> _Trecho do texto_:
##########
Akã na primeira visita à terra nativa: construção de rodovia cortaria o estado de Mato Grosso e a terra dos Panará, em 1991. Imagem: Steve Schwartzman
Esse contato com o homem branco durante a construção da rodovia fez com que a população dos Panará se reduzisse a menos de 80 integrantes. “O Cláudio [Villas Bôas] pediu para a gente ir para o Xingu, se não ia morrer todo mundo, e nós fomos”, contou Akã à reportagem, durante uma entrevista atrás de sua casa na aldeia de Nãsepotiti. “Começamos a fazer roça no Xingu, mas não tinha terra, nem floresta boa. Não nascia nada. Milho, mandioca, banana, não nascia. O mato também era ruim para caçar e o lugar não tinha as frutas que a gente comia”, Os recursos naturais no Xingu são diferentes dos existentes em Peixoto de Azevedo, o que dificultava atividades básicas de subsistência, da roça à construção de casas.
##########
> _Enunciado 1_: Reproduza dos registros, sem nenhuma alteração, o intervalo que vai da linha que contém "pose: elev=236.2 azim=283.8" até a linha que contém "Dot at: (233, 225)", ambas incluídas.
O trecho e os registros têm origens distintas.

> _Entrada_:
##########
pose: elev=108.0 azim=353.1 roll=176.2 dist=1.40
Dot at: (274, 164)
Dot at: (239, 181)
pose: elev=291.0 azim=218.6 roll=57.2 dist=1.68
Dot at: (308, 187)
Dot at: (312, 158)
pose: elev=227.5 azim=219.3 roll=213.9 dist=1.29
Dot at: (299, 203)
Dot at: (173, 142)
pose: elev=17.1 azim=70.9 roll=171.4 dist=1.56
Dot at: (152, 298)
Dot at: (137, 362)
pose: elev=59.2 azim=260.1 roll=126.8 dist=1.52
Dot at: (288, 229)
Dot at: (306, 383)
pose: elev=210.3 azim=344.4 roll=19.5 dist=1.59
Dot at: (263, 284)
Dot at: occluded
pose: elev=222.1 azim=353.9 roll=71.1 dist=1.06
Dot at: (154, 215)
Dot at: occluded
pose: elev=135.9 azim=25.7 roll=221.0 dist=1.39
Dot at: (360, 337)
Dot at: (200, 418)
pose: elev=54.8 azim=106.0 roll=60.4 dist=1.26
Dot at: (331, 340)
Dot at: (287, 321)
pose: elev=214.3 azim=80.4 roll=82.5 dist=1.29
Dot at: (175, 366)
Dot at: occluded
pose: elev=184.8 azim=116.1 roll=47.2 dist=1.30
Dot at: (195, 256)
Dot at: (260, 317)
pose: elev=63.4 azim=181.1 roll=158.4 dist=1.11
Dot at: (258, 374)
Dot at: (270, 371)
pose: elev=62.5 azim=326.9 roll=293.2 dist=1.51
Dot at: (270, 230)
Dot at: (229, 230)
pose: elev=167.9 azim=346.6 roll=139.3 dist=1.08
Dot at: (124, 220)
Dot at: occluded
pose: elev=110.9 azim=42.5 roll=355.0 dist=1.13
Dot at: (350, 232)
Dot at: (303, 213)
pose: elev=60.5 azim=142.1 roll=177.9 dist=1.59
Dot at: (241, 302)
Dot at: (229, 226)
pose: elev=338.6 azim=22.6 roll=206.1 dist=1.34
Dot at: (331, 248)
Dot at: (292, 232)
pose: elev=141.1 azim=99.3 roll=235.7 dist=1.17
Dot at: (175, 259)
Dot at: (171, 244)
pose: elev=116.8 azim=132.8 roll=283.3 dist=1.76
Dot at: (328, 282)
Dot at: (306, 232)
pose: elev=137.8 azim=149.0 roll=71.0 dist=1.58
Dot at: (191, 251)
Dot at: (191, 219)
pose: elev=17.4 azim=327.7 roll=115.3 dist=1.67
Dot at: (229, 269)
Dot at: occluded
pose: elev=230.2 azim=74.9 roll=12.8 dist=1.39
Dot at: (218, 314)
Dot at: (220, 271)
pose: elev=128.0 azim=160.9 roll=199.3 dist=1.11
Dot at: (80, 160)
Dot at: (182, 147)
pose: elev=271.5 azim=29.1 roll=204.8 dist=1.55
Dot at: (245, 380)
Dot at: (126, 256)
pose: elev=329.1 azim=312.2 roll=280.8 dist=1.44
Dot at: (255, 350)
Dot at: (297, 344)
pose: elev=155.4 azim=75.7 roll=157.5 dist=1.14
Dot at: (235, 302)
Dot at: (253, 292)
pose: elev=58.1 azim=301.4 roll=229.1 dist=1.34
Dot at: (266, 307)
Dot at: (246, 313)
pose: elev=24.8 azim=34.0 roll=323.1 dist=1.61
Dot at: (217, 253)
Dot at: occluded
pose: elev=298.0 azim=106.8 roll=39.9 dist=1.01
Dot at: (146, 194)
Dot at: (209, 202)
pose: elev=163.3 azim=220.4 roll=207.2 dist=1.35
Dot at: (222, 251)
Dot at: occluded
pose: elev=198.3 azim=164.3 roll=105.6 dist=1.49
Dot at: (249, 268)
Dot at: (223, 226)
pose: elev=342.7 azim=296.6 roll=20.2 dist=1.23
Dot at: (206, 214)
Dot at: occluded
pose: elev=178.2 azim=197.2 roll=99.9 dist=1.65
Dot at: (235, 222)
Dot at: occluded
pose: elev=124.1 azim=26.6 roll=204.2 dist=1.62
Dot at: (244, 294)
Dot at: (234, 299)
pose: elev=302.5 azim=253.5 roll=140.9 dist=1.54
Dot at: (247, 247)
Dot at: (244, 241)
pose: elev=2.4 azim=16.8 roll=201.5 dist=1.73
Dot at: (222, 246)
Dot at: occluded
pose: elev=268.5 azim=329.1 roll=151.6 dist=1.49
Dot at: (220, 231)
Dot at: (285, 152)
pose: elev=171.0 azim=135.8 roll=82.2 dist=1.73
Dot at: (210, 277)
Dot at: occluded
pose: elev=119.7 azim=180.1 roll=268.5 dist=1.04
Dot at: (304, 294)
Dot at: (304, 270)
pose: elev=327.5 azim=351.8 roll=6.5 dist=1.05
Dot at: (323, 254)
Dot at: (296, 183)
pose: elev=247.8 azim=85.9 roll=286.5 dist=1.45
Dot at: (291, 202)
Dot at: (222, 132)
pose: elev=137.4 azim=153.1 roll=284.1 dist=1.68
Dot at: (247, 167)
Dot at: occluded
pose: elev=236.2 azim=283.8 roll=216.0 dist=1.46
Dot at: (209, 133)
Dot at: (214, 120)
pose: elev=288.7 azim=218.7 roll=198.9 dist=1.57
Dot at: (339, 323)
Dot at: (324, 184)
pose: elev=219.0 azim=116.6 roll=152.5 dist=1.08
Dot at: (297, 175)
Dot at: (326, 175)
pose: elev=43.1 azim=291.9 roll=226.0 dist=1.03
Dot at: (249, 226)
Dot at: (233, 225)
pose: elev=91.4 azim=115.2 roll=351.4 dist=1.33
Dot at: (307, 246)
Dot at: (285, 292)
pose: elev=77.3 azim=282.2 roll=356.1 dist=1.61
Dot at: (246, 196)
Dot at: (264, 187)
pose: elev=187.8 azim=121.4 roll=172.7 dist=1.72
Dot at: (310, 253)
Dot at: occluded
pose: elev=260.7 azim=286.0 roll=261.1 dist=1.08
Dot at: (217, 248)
##########
> _Enunciado 2_: Dê continuidade ao trecho sobre a mudança dos Panará para o Xingu a partir do ponto em que ele termina.

> _Resposta 1_:
pose: elev=236.2 azim=283.8 roll=216.0 dist=1.46
Dot at: (209, 133)
Dot at: (214, 120)
pose: elev=288.7 azim=218.7 roll=198.9 dist=1.57
Dot at: (339, 323)
Dot at: (324, 184)
pose: elev=219.0 azim=116.6 roll=152.5 dist=1.08
Dot at: (297, 175)
Dot at: (326, 175)
pose: elev=43.1 azim=291.9 roll=226.0 dist=1.03
Dot at: (249, 226)
Dot at: (233, 225)

> _Resposta 2_:
Dentro do Parque Indígena do Xingu, com uma área aproximada de 27 mil quilômetros quadrados, mudaram de aldeia sete vezes, sempre à procura de condições semelhantes a sua terra original, mas em nenhum lugar encontraram condições favoráveis para levar a mesma vida de abundância de alimentos que tinham antes. Outro indicador da não adaptação deles foi o baixo crescimento populacional. “Será que sobrou algum pedaço da nossa terra original?”, Akã perguntou a um primo, “porque essa aqui não vai dar”. Começava, então, a saga dos índios gigantes para descobrir se os brancos tinham deixado ainda um tanto de floresta ou se já haviam “comido tudo” com suas máquinas e tratores.
Indignação e terra destruída
Com a ajuda do ISA (Instituto Socioambiental), que tinha sido fundado havia pouco tempo, realizaram um sobrevoo da área. O cenário trouxe tristeza. Onde um dia nasceram árvores e alimentos, brotavam apenas garimpeiros, madeireiros e desmatamento.
Fonte: El País
Imagem: Maria Fernanda Ribeiro / Believe.Earth (Na foto, Akã Panará, líder na luta para levar seu povo de volta à terra original)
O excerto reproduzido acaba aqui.